An important concept in understanding culture is the idea of “social construction.” That is, there is no absolute version of the world — rather one makes interpretations according to his perception systems. This operates at both the individual and collective levels. The meanings that we attach to our interpretations are our “social constructions.”
Culture refers to the process of reality construction that allows people to see and understand particular events, actions, objects, or situations in distinctive ways. The concept of social construction leads to the notion of organisations being essentially socially constructed realities that rest as much in the hearts and minds of their members as they do in concrete symbols, artifacts, and sets of rules and relationships.
Shared meaning, shared understanding, and shared sense-making are all different ways of describing cultural formation.
“Sense-making” describes the meaning-sharing development process. Sense-making is the process of clarifying and appreciating the potential of relationships, in the evaluation of the external environment. These processes of sense-making are essentially learning processes.
Sense-making is an overall “meaning-giving” activity that is grounded in identity construction, retrospective, enactive, social, ongoing, focused in relation to extracted cues, and driven by plausibility, not by accuracy. This activity consists of the processes of enactment, selection, and retention, which are located on the aggregation level of the organization, not of the individual. In the end, sense-making in organizations creates a structure of shared meanings and understandings based on which concerted action can take place.
A network of shared meanings and interpretations provides the social order, temporal continuity, and contextual clarity for members to coordinate and relate their actions.
Sense-making is a never-ending attempt to reduce multiple meanings (equivocality) and handle complex informational data confronted by people in an organisation.
“Enactment” describes the way an organisation as a social organism adapts and adjusts to its environment by acting upon it to change it. Enactment involves defining the beginning of information management, followed by selection which is narrowing down the equivocality, and then deciding what to deal with and what to leave alone, ignore, or disregard. And finally, retention refers to the decision as to what information, and its meaning, employees will choose to retain.
Sense-making, when seen as a uniquely different organisational learning process, demands a more radical approach than normal individual learning which occurs when people give a different response to the same stimulus. Cultural organizational learning occurs only when groups of people give the same response to different stimuli.
Organisations are patterns of means-ends relations deliberately designed to make the same routine response to different stimuli, a pattern that is antithetical to learning in the traditional individual-focused sense. Organisational transformation involving cultural change must therefore aim at corporate cultural learning in order to obtain a sustainable and enduring change.
The various perspectives of corporate culture are provided by the following authors:

A social psychological transformation of organizational citizenship blossoms as the desired employee experience emerges through the sense-making activities to fuse meaning-sharing for a psychological contract that has empowering emotional and cognitive elements.
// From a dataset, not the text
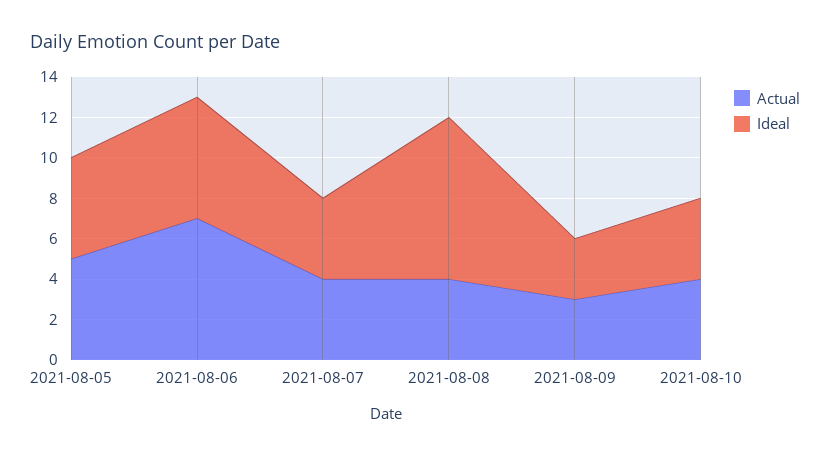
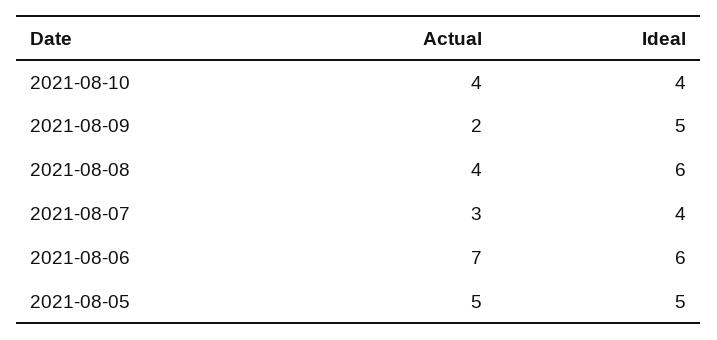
Actual, 2021-08-07: 4 -> 3
Ideal, 2021-08-08: 8 -> 6
Actual, 2021-08-09: 3 -> 2
Ideal, 2021-08-09: 3 -> 5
The end state is emotional and intellectual involvement, and commitment that leads people to do their best work, and exhibit behaviours associated with the radical employee engagement ideology, now culture, such as:
· employees consistently speak positively about their organisation to co-workers, potential employees, and customers;
· employees have an intense desire to be part of the organisation; and
· employees exert extra discretionary effort to actively contribute to the business success.
Within a corporate culture with high employee engagement, engaged employees internalise a sense of emotive attachment towards their organisation, which empowers investing themselves in both their work role and in the organisation as a whole. These employees use their talents to the fullest in support of the organisation’s vision and mission goals through dedication and commitment, voluntary discretionary efforts and advocacy.